I sympathize with his complaints.  But I question his solution.  Is California’s government any more “archaic” than the one set up back  in 1787  for the struggling United States?  That too has lots of problems, but I don’t hear many voices calling for its total overhaul.  There are a long line of critics who’ve dismissed incremental reforms like those in Proposition 31 because they aren’t “radical” enough.  But I wonder: who in California has the wisdom and ability to propose and enact the needed radical overhaul?  Elected delegates to a State Constitutional Convention?  A political figure who gets elected Governor to push through dramatic changes in our State Constitution like Hiram Johnson did 100 years ago?  A cranky newspaper columnist who will lay out the plan in several 600 word commentaries?

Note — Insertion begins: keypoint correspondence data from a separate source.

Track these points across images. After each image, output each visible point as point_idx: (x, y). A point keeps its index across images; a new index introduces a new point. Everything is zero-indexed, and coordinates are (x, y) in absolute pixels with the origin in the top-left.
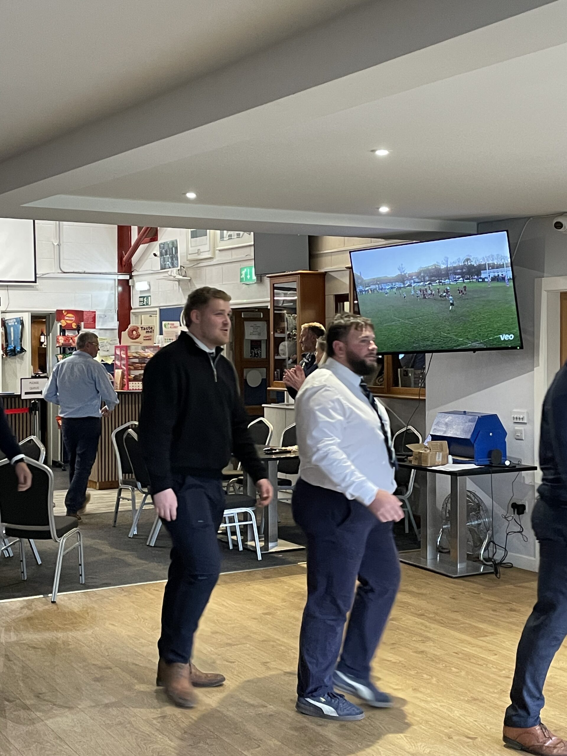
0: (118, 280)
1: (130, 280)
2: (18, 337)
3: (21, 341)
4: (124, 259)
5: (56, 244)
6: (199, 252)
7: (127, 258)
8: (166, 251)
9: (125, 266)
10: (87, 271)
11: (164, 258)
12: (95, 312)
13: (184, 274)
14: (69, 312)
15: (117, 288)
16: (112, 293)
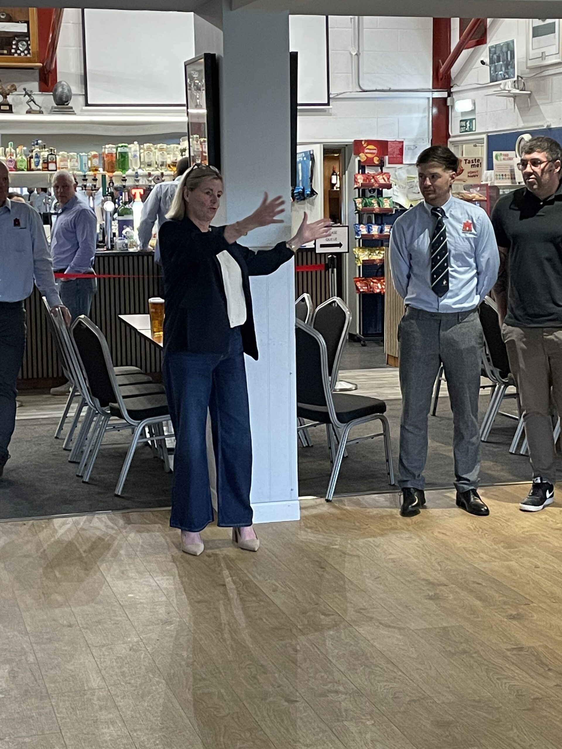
0: (433, 98)
1: (449, 99)
2: (307, 176)
3: (311, 181)
4: (441, 70)
5: (354, 54)
6: (543, 56)
7: (444, 69)
8: (499, 57)
9: (441, 79)
10: (393, 88)
11: (495, 66)
12: (403, 142)
13: (521, 86)
14: (369, 142)
15: (431, 109)
16: (425, 117)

In his column on the futility of Proposition 31, Walters lays out his argument and his mantra: “California’s budget process is dysfunctional because its politics are dysfunctional. They are dysfunctional because an archaic structure does not and cannot reconcile the conflicting demands of a very large and very complex society.”  Let’s reverse that proposition.  Start with our “very large and very complex society.”  How exactly do we all agree on a new modern structure that will reconcile our conflicting demands?  And then how will we get it implemented despite a dysfunctional political environment?

I’m not a syndicated newspaper columnist.  Instead, as a City Manager, I hope to share my perspective on the very practical challenges of improving local government in my own city of Ventura, sometimes in the context of larger statewide challenges.  It’s not my role to analyze the pros and cons of Proposition 31 or to offer a prescription for overhauling State government.  Still, I worry about a very sound principle articulated memorably by UCLA’s great coach John Wooden: “Don’t let the perfect be the enemy of the good.”  We can all agree that California needs fixing.  Let’s not postpone overdue fiscal reforms until we can all agree on a sweeping overhaul of State government.  Starting over again from scratch worked back in Philadelphia in 1787. What are the chances that such an effort would succeed in Sacramento? Or that it is likely to happen anytime soon?

Rick Cole is the City Manager of Ventura.